● WHAT THE EXERCISE ASKS: With the line containing "Om du tillämpar" as the first line and the last line of the records as the final one, reproduce that range exactly.

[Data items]
:::
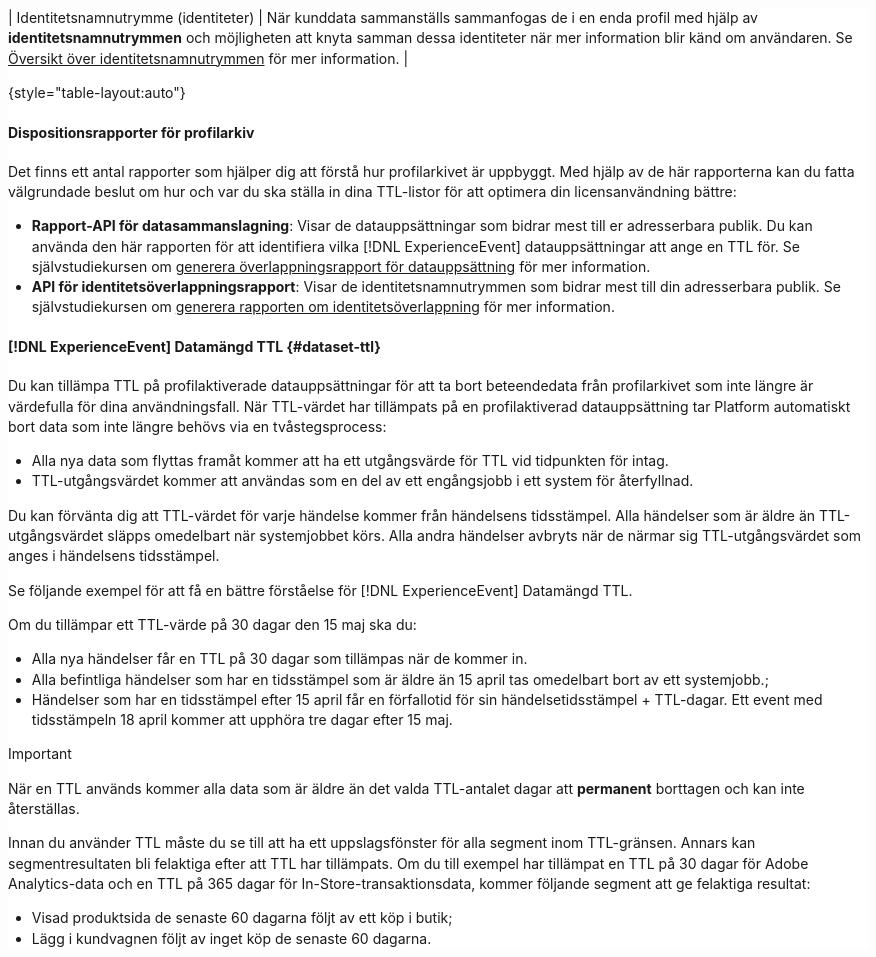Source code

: | Identitetsnamnutrymme (identiteter) | När kunddata sammanställs sammanfogas de i en enda profil med hjälp av **identitetsnamnutrymmen** och möjligheten att knyta samman dessa identiteter när mer information blir känd om användaren. Se [Översikt över identitetsnamnutrymmen](../../identity-service/namespaces.md) för mer information. |

{style=&quot;table-layout:auto&quot;}

#### Dispositionsrapporter för profilarkiv

Det finns ett antal rapporter som hjälper dig att förstå hur profilarkivet är uppbyggt. Med hjälp av de här rapporterna kan du fatta välgrundade beslut om hur och var du ska ställa in dina TTL-listor för att optimera din licensanvändning bättre:

* **Rapport-API för datasammanslagning**: Visar de datauppsättningar som bidrar mest till er adresserbara publik. Du kan använda den här rapporten för att identifiera vilka [!DNL ExperienceEvent] datauppsättningar att ange en TTL för. Se självstudiekursen om [generera överlappningsrapport för datauppsättning](../../profile/tutorials/dataset-overlap-report.md) för mer information.
* **API för identitetsöverlappningsrapport**: Visar de identitetsnamnutrymmen som bidrar mest till din adresserbara publik. Se självstudiekursen om [generera rapporten om identitetsöverlappning](../../profile/api/preview-sample-status.md#generate-the-identity-namespace-overlap-report) för mer information.


#### [!DNL ExperienceEvent] Datamängd TTL {#dataset-ttl}

Du kan tillämpa TTL på profilaktiverade datauppsättningar för att ta bort beteendedata från profilarkivet som inte längre är värdefulla för dina användningsfall. När TTL-värdet har tillämpats på en profilaktiverad datauppsättning tar Platform automatiskt bort data som inte längre behövs via en tvåstegsprocess:

* Alla nya data som flyttas framåt kommer att ha ett utgångsvärde för TTL vid tidpunkten för intag.
* TTL-utgångsvärdet kommer att användas som en del av ett engångsjobb i ett system för återfyllnad.

Du kan förvänta dig att TTL-värdet för varje händelse kommer från händelsens tidsstämpel. Alla händelser som är äldre än TTL-utgångsvärdet släpps omedelbart när systemjobbet körs. Alla andra händelser avbryts när de närmar sig TTL-utgångsvärdet som anges i händelsens tidsstämpel.

Se följande exempel för att få en bättre förståelse för [!DNL ExperienceEvent] Datamängd TTL.

Om du tillämpar ett TTL-värde på 30 dagar den 15 maj ska du:

* Alla nya händelser får en TTL på 30 dagar som tillämpas när de kommer in.
* Alla befintliga händelser som har en tidsstämpel som är äldre än 15 april tas omedelbart bort av ett systemjobb.;
* Händelser som har en tidsstämpel efter 15 april får en förfallotid för sin händelsetidsstämpel + TTL-dagar. Ett event med tidsstämpeln 18 april kommer att upphöra tre dagar efter 15 maj.

>[!IMPORTANT]
>
>När en TTL används kommer alla data som är äldre än det valda TTL-antalet dagar att **permanent** borttagen och kan inte återställas.

Innan du använder TTL måste du se till att ha ett uppslagsfönster för alla segment inom TTL-gränsen. Annars kan segmentresultaten bli felaktiga efter att TTL har tillämpats. Om du till exempel har tillämpat en TTL på 30 dagar för Adobe Analytics-data och en TTL på 365 dagar för In-Store-transaktionsdata, kommer följande segment att ge felaktiga resultat:

* Visad produktsida de senaste 60 dagarna följt av ett köp i butik;
* Lägg i kundvagnen följt av inget köp de senaste 60 dagarna.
:::
● SOLUTION:
Om du tillämpar ett TTL-värde på 30 dagar den 15 maj ska du:

* Alla nya händelser får en TTL på 30 dagar som tillämpas när de kommer in.
* Alla befintliga händelser som har en tidsstämpel som är äldre än 15 april tas omedelbart bort av ett systemjobb.;
* Händelser som har en tidsstämpel efter 15 april får en förfallotid för sin händelsetidsstämpel + TTL-dagar. Ett event med tidsstämpeln 18 april kommer att upphöra tre dagar efter 15 maj.

>[!IMPORTANT]
>
>När en TTL används kommer alla data som är äldre än det valda TTL-antalet dagar att **permanent** borttagen och kan inte återställas.

Innan du använder TTL måste du se till att ha ett uppslagsfönster för alla segment inom TTL-gränsen. Annars kan segmentresultaten bli felaktiga efter att TTL har tillämpats. Om du till exempel har tillämpat en TTL på 30 dagar för Adobe Analytics-data och en TTL på 365 dagar för In-Store-transaktionsdata, kommer följande segment att ge felaktiga resultat:

* Visad produktsida de senaste 60 dagarna följt av ett köp i butik;
* Lägg i kundvagnen följt av inget köp de senaste 60 dagarna.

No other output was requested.